Outline records:
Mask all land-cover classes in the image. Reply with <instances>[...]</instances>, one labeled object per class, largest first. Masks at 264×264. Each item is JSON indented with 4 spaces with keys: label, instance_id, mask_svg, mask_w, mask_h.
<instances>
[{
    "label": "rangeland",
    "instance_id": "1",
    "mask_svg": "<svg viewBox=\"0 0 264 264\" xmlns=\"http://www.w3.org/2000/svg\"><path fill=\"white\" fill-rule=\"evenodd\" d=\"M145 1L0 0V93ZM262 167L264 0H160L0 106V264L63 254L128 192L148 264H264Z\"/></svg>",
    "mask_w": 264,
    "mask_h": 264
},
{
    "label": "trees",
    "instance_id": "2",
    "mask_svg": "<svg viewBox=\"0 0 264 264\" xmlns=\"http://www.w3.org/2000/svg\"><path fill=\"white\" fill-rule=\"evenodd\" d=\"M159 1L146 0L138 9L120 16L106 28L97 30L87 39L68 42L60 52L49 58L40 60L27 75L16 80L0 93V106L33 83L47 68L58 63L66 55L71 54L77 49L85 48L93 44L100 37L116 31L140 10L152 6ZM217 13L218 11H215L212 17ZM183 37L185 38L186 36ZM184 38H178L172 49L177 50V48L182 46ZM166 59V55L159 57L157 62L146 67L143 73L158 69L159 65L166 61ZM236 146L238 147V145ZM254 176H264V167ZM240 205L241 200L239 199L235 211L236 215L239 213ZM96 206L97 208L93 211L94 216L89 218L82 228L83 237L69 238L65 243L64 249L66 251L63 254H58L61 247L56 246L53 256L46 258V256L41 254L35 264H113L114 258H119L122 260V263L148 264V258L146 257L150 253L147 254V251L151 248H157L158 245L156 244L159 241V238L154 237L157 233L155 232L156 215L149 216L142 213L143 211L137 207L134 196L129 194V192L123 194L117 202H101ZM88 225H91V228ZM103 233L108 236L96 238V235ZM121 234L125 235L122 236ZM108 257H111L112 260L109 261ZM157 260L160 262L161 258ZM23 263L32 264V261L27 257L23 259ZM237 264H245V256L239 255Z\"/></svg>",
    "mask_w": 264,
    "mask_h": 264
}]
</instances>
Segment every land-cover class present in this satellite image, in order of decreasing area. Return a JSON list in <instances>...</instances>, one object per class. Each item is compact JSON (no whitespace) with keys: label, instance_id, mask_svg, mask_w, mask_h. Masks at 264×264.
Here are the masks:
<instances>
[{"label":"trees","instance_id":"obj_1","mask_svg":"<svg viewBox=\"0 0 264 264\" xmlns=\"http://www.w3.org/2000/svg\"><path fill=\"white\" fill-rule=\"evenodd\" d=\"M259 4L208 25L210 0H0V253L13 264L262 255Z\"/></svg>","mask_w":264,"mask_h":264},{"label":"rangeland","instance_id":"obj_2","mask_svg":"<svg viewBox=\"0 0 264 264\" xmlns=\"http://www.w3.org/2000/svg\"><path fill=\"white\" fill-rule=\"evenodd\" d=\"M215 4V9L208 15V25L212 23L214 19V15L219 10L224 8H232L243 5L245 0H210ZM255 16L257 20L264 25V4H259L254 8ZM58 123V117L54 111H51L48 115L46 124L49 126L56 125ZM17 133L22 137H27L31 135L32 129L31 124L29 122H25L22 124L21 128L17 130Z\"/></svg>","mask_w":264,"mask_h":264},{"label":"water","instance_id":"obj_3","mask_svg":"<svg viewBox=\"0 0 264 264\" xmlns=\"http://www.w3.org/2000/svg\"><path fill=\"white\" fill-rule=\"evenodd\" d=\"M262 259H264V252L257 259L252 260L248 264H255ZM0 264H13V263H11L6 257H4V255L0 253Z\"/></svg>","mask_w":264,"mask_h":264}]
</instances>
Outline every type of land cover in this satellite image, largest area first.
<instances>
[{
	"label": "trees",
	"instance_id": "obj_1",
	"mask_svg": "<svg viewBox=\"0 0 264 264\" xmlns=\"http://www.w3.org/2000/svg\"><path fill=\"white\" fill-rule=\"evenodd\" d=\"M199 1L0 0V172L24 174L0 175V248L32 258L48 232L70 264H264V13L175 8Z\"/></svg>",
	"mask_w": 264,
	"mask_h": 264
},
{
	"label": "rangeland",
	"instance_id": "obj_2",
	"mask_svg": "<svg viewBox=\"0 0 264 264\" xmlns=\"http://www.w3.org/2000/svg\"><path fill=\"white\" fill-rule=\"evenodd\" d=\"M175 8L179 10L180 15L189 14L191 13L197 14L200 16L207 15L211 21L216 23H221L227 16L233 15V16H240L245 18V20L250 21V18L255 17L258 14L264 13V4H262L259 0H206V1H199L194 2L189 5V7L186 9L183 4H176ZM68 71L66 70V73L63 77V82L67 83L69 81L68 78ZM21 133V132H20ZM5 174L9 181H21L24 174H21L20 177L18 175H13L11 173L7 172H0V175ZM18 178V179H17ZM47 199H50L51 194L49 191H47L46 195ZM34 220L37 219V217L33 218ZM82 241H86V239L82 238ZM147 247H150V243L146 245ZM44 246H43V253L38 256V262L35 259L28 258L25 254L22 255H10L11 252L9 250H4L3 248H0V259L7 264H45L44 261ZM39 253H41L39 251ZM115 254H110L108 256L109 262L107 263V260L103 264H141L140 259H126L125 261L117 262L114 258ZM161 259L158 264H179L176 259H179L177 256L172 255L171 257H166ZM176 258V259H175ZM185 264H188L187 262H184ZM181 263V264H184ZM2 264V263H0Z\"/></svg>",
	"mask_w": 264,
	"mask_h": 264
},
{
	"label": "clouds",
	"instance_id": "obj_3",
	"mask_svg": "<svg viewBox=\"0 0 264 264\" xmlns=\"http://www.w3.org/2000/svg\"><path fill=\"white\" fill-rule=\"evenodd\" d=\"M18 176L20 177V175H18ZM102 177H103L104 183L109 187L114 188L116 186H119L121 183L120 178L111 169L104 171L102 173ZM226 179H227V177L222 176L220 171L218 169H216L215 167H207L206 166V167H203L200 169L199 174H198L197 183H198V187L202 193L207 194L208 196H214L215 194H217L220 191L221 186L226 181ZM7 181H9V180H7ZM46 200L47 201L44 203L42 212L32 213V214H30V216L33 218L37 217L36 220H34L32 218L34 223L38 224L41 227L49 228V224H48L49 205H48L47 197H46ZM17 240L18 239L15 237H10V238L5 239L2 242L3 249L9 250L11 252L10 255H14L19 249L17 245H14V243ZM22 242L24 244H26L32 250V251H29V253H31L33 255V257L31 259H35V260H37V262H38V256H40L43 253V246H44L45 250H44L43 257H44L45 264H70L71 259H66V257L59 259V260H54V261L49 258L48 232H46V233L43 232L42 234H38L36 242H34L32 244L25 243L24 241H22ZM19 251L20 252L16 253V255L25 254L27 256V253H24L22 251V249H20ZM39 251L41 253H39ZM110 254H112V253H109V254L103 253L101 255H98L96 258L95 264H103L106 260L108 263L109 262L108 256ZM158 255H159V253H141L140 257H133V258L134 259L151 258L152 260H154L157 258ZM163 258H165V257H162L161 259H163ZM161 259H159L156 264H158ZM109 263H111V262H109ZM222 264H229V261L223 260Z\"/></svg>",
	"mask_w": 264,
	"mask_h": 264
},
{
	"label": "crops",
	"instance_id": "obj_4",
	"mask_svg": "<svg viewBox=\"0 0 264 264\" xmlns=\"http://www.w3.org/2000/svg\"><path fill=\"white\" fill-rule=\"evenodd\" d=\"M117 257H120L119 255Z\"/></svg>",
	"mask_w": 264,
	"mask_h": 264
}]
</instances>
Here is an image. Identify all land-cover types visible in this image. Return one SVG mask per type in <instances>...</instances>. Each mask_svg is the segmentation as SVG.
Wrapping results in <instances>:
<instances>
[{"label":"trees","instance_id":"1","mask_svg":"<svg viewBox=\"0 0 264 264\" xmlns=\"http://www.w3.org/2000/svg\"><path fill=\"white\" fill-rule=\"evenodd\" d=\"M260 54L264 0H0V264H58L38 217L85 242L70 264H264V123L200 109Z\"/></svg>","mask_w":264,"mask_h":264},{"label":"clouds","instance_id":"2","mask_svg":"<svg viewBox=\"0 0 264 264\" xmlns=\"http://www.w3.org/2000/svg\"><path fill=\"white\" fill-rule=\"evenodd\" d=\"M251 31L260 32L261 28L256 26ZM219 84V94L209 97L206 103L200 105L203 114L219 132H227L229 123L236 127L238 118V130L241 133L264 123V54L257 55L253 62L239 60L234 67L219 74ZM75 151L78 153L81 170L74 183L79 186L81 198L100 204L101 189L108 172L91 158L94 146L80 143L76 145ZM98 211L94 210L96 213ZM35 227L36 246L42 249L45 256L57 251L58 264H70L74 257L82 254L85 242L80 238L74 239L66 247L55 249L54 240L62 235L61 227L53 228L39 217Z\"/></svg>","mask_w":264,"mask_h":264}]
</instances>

TASK: Return each line of the records that contains the string "first". Matches must have the same case.

OUTPUT:
Mask all land-cover classes in the image. Reply with <instances>[...]</instances>, one labeled object per class, largest first. Masks at 264×264. Each item is JSON indented with 4 spaces with keys: label, instance_id, mask_svg, mask_w, mask_h.
Outline every type of land cover in this satellite image, largest area first.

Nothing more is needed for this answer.